TASK INSTRUCTIONS: Would you please repeat the data that follows, exactly as it reads?
Top of STORED DATA
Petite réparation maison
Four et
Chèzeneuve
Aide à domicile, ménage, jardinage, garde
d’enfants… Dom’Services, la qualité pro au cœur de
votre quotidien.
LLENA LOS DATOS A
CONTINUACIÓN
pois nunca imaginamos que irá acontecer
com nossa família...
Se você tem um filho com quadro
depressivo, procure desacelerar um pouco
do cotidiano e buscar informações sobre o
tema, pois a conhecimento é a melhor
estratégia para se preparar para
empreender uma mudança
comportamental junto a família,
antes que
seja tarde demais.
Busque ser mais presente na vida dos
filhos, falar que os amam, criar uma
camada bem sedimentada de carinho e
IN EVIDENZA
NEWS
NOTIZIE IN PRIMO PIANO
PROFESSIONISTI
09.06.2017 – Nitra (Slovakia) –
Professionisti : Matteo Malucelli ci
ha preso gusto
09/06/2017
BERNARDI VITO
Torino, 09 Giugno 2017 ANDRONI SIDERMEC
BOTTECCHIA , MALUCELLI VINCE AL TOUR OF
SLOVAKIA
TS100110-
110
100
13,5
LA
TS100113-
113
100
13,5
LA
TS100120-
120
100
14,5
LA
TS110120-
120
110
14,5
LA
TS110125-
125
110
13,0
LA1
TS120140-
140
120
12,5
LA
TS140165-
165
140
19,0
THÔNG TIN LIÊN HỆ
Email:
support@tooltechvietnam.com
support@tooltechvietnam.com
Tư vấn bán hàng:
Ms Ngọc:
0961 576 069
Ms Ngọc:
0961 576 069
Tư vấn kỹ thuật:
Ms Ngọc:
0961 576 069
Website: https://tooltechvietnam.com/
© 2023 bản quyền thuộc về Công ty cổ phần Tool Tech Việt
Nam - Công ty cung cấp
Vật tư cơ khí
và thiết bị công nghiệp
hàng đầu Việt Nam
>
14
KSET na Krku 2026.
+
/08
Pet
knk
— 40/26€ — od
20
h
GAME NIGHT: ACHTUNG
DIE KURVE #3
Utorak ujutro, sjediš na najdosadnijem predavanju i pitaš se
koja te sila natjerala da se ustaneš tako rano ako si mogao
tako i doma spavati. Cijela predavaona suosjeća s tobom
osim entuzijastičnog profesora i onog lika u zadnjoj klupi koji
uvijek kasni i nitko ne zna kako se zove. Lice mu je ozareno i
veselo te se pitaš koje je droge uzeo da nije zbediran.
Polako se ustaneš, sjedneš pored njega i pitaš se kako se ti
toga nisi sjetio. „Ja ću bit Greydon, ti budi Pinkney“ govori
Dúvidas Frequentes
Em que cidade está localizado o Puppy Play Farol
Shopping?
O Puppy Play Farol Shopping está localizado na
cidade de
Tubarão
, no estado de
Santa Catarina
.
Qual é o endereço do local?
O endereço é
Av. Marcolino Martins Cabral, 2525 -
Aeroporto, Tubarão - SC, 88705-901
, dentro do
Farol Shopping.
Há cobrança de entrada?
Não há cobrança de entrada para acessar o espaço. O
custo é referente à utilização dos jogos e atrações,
Bottom of STORED DATA
SOLUTION FOR THIS TASK:
Petite réparation maison
Four et
Chèzeneuve
Aide à domicile, ménage, jardinage, garde
d’enfants… Dom’Services, la qualité pro au cœur de
votre quotidien.
LLENA LOS DATOS A
CONTINUACIÓN
pois nunca imaginamos que irá acontecer
com nossa família...
Se você tem um filho com quadro
depressivo, procure desacelerar um pouco
do cotidiano e buscar informações sobre o
tema, pois a conhecimento é a melhor
estratégia para se preparar para
empreender uma mudança
comportamental junto a família,
antes que
seja tarde demais.
Busque ser mais presente na vida dos
filhos, falar que os amam, criar uma
camada bem sedimentada de carinho e
IN EVIDENZA
NEWS
NOTIZIE IN PRIMO PIANO
PROFESSIONISTI
09.06.2017 – Nitra (Slovakia) –
Professionisti : Matteo Malucelli ci
ha preso gusto
09/06/2017
BERNARDI VITO
Torino, 09 Giugno 2017 ANDRONI SIDERMEC
BOTTECCHIA , MALUCELLI VINCE AL TOUR OF
SLOVAKIA
TS100110-
110
100
13,5
LA
TS100113-
113
100
13,5
LA
TS100120-
120
100
14,5
LA
TS110120-
120
110
14,5
LA
TS110125-
125
110
13,0
LA1
TS120140-
140
120
12,5
LA
TS140165-
165
140
19,0
THÔNG TIN LIÊN HỆ
Email:
support@tooltechvietnam.com
support@tooltechvietnam.com
Tư vấn bán hàng:
Ms Ngọc:
0961 576 069
Ms Ngọc:
0961 576 069
Tư vấn kỹ thuật:
Ms Ngọc:
0961 576 069
Website: https://tooltechvietnam.com/
© 2023 bản quyền thuộc về Công ty cổ phần Tool Tech Việt
Nam - Công ty cung cấp
Vật tư cơ khí
và thiết bị công nghiệp
hàng đầu Việt Nam
>
14
KSET na Krku 2026.
+
/08
Pet
knk
— 40/26€ — od
20
h
GAME NIGHT: ACHTUNG
DIE KURVE #3
Utorak ujutro, sjediš na najdosadnijem predavanju i pitaš se
koja te sila natjerala da se ustaneš tako rano ako si mogao
tako i doma spavati. Cijela predavaona suosjeća s tobom
osim entuzijastičnog profesora i onog lika u zadnjoj klupi koji
uvijek kasni i nitko ne zna kako se zove. Lice mu je ozareno i
veselo te se pitaš koje je droge uzeo da nije zbediran.
Polako se ustaneš, sjedneš pored njega i pitaš se kako se ti
toga nisi sjetio. „Ja ću bit Greydon, ti budi Pinkney“ govori
Dúvidas Frequentes
Em que cidade está localizado o Puppy Play Farol
Shopping?
O Puppy Play Farol Shopping está localizado na
cidade de
Tubarão
, no estado de
Santa Catarina
.
Qual é o endereço do local?
O endereço é
Av. Marcolino Martins Cabral, 2525 -
Aeroporto, Tubarão - SC, 88705-901
, dentro do
Farol Shopping.
Há cobrança de entrada?
Não há cobrança de entrada para acessar o espaço. O
custo é referente à utilização dos jogos e atrações,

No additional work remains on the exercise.